CLiMB: A Continual Learning Benchmark for Vision-and-Language Tasks

Tejas Srinivasan,Ting-Yun Chang,Leticia Leonor Pinto Alva,Georgios Chochlakis,Mohammad Rostami,Jesse Thomason
DOI: https://doi.org/10.48550/arXiv.2206.09059
2022-11-25
Abstract:Current state-of-the-art vision-and-language models are evaluated on tasks either individually or in a multi-task setting, overlooking the challenges of continually learning (CL) tasks as they arrive. Existing CL benchmarks have facilitated research on task adaptation and mitigating "catastrophic forgetting", but are limited to vision-only and language-only tasks. We present CLiMB, a benchmark to study the challenge of learning multimodal tasks in a CL setting, and to systematically evaluate how upstream continual learning can rapidly generalize to new multimodal and unimodal tasks.
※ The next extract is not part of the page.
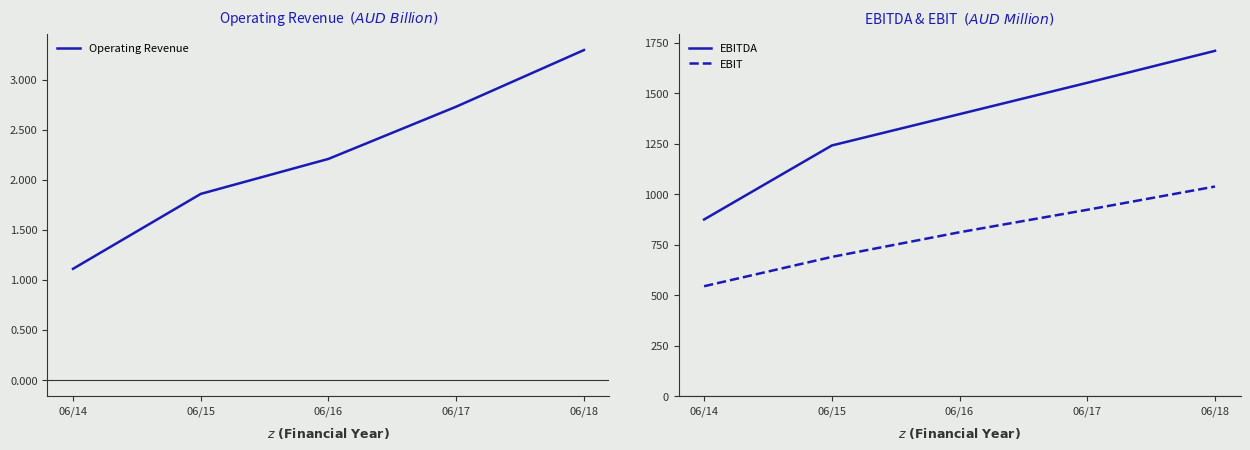

What is the total value across all series at 06/14?

2531000000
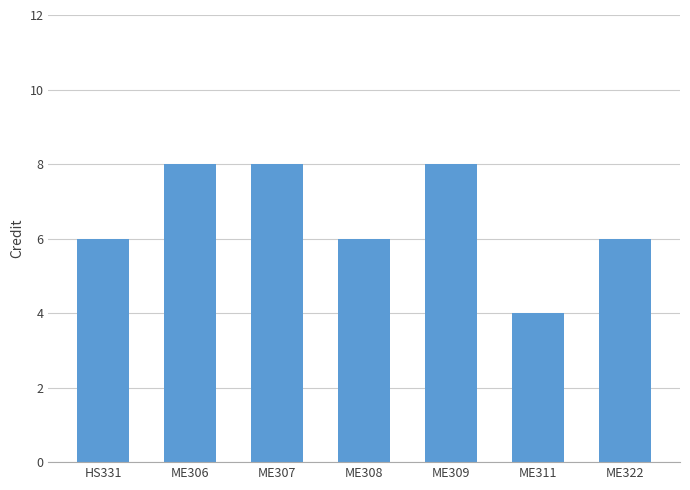

What is the maximum value shown in the chart?

8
CLiMB includes implementations of several CL algorithms and a modified Vision-Language Transformer (ViLT) model that can be deployed on both multimodal and unimodal tasks. We find that common CL methods can help mitigate forgetting during multimodal task learning, but do not enable cross-task knowledge transfer. We envision that CLiMB will facilitate research on a new class of CL algorithms for this challenging multimodal setting.
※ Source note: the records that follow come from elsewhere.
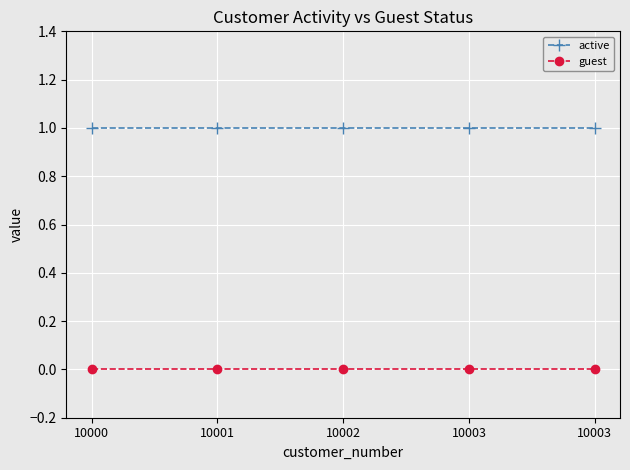

How many lines are shown in the chart?

2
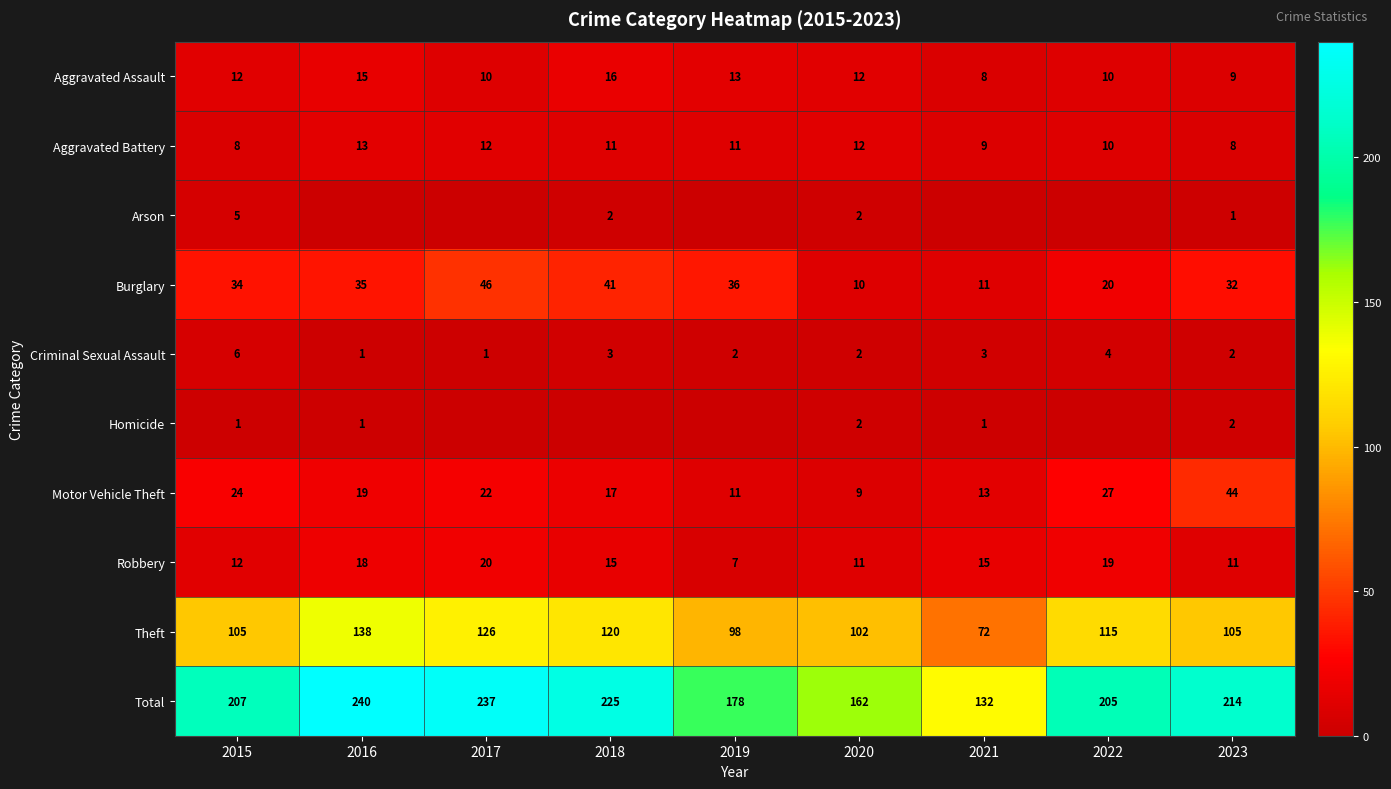

What is the approximate value of Robbery at 2022, to the nearest 5?

20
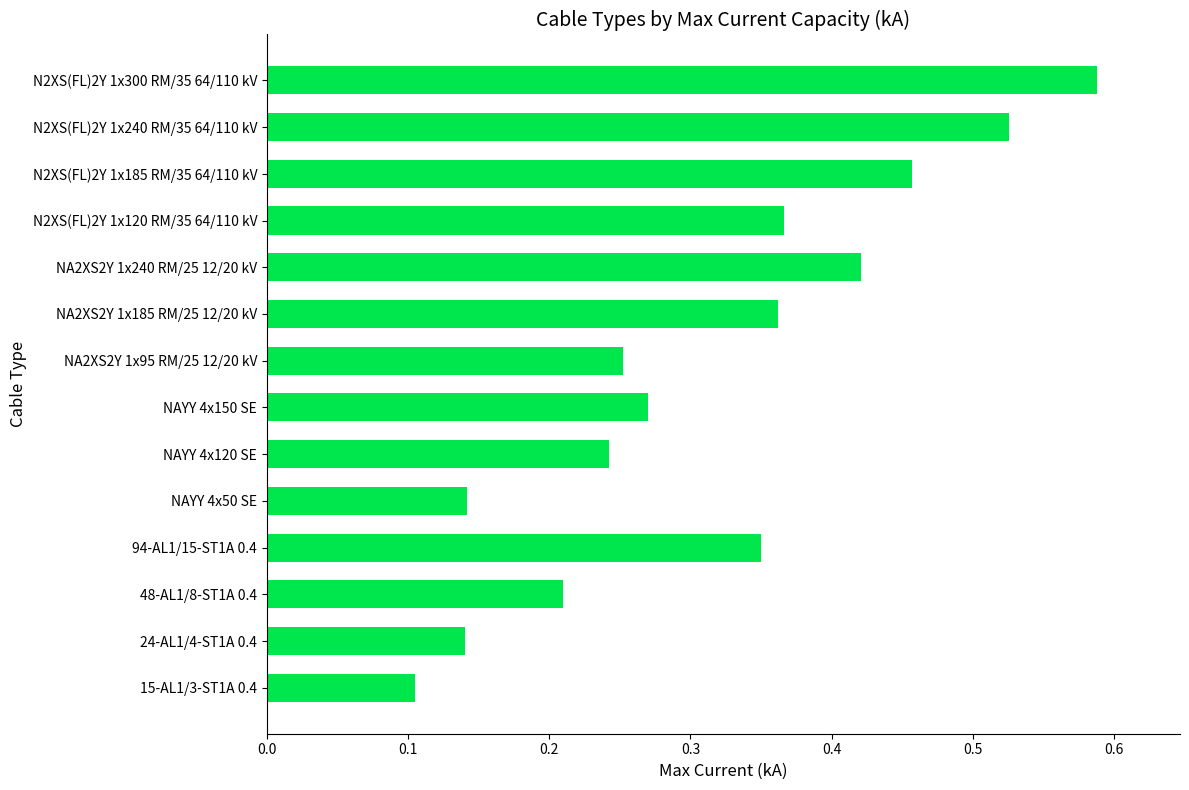

What is the sum of all values?

4.4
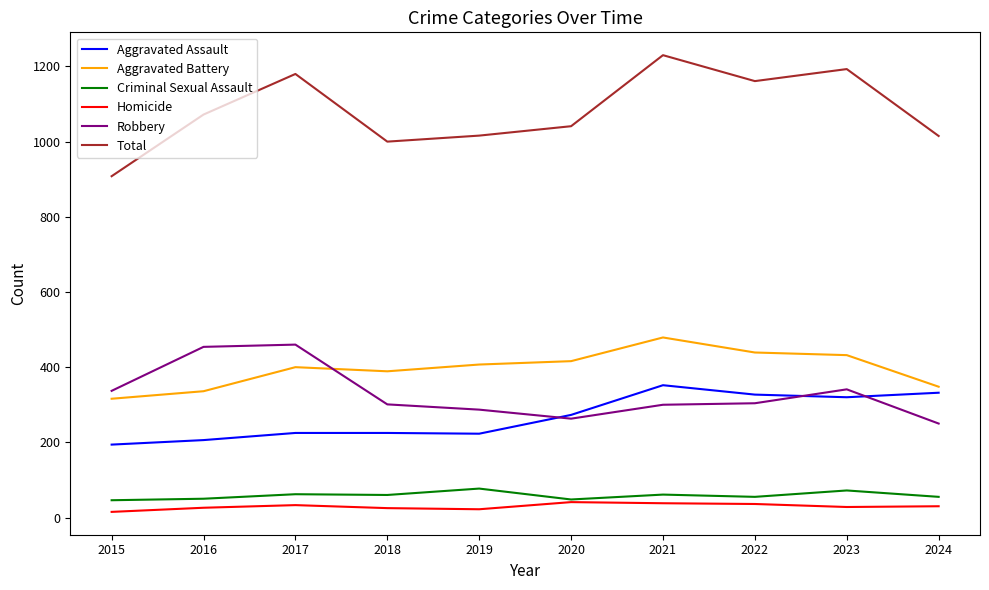

Which category has the highest value across all series?

2021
Computation and Language,Artificial Intelligence,Computer Vision and Pattern Recognition,Machine Learning
What problem does this paper attempt to address?
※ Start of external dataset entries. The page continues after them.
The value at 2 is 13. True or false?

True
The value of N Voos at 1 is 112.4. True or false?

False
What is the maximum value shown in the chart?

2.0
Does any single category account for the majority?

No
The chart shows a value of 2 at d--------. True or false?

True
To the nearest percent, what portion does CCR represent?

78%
The problem that this paper attempts to solve is the challenges of current vision - and - language models in the Continual Learning (CL) setting. Specifically, existing vision - and - language models are usually evaluated on individual tasks or in a multi - task setting, but ignore how to continuously learn these tasks when new tasks emerge. Moreover, existing Continual Learning benchmarks mainly focus on single - modality tasks, such as visual - only or language - only tasks, and lack research on multi - modality tasks. Therefore, the paper proposes CLiMB (Continual Learning in Multimodality Benchmark), which is a benchmark aiming to study the challenges of learning multi - modality tasks in a Continual Learning environment and systematically evaluate how upstream Continual Learning can quickly generalize to new multi - modality and single - modality tasks. CLiMB includes several implementations of Continual Learning algorithms, as well as a modified Vision - Language Transformer (ViLT) model that can be deployed on multi - modality and single - modality tasks. Through experiments, the authors find that common Continual Learning methods can help alleviate the forgetting problem in the multi - modality task learning process, but do not promote knowledge transfer across tasks. This reveals the need for new research on Continual Learning strategies for vision - language tasks. In addition, current Continual Learning algorithms and multi - modality models are not suitable for low - sample adaptation to multi - modality or single - modality tasks. The authors hope that CLiMB can provide a basis for developing models and learning algorithms applicable to multi - modality Continual Learning.